>>>>>
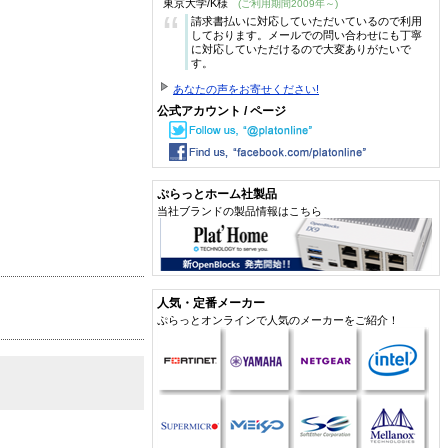
東京大学/K様
(ご利用期間2009年～)
“
請求書払いに対応していただいているので利用
しております。メールでの問い合わせにも丁寧
に対応していただけるので大変ありがたいで
す。
あなたの声をお寄せください!
公式アカウント / ページ
ぷらっとホーム社製品
当社ブランドの製品情報はこちら
人気・定番メーカー
ぷらっとオンラインで人気のメーカーをご紹介！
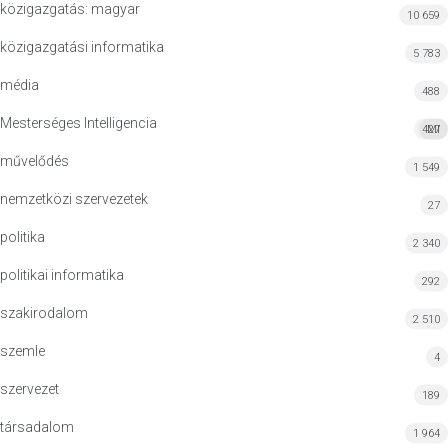
közigazgatás: magyar
10 659
közigazgatási informatika
5 783
média
488
Mesterséges Intelligencia
427
MI
művelődés
1 549
nemzetközi szervezetek
27
politika
2 340
politikai informatika
292
szakirodalom
2 510
szemle
4
szervezet
189
társadalom
1 964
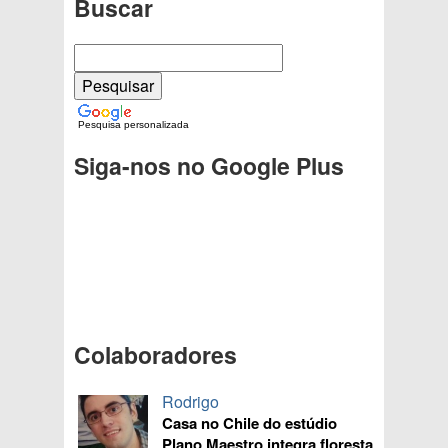
Buscar
Pesquisa personalizada
Siga-nos no Google Plus
Colaboradores
Rodrigo
Casa no Chile do estúdio
Plano Maestro integra floresta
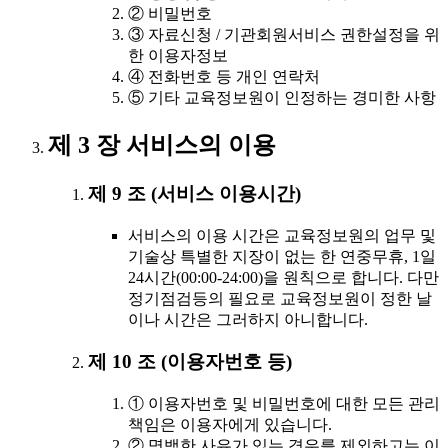
② 비밀번호
③ 자료신청 / 기관회원서비스 권한설정을 위
한 이용자정보
④ 전화번호 등 개인 연락처
⑤ 기타 교육정보원이 인정하는 경미한 사항
제 3 장 서비스의 이용
제 9 조 (서비스 이용시간)
서비스의 이용 시간은 교육정보원의 업무 및
기술상 특별한 지장이 없는 한 연중무휴, 1일
24시간(00:00-24:00)을 원칙으로 합니다. 다만
정기점검등의 필요로 교육정보원이 정한 날
이나 시간은 그러하지 아니합니다.
제 10 조 (이용자번호 등)
① 이용자번호 및 비밀번호에 대한 모든 관리
책임은 이용자에게 있습니다.
② 명백한 사유가 있는 경우를 제외하고는 이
<<<<<
### PROBLEM DESCRIPTION
Please print exactly the lines running from the line with "Siga-nos no Google Plus" through the final line of the material, and nothing more. Keep pictures out.

### COMPLETED EXERCISE
Siga-nos no Google Plus
Colaboradores
Rodrigo
Casa no Chile do estúdio
Plano Maestro integra floresta
② 비밀번호
③ 자료신청 / 기관회원서비스 권한설정을 위
한 이용자정보
④ 전화번호 등 개인 연락처
⑤ 기타 교육정보원이 인정하는 경미한 사항
제 3 장 서비스의 이용
제 9 조 (서비스 이용시간)
서비스의 이용 시간은 교육정보원의 업무 및
기술상 특별한 지장이 없는 한 연중무휴, 1일
24시간(00:00-24:00)을 원칙으로 합니다. 다만
정기점검등의 필요로 교육정보원이 정한 날
이나 시간은 그러하지 아니합니다.
제 10 조 (이용자번호 등)
① 이용자번호 및 비밀번호에 대한 모든 관리
책임은 이용자에게 있습니다.
② 명백한 사유가 있는 경우를 제외하고는 이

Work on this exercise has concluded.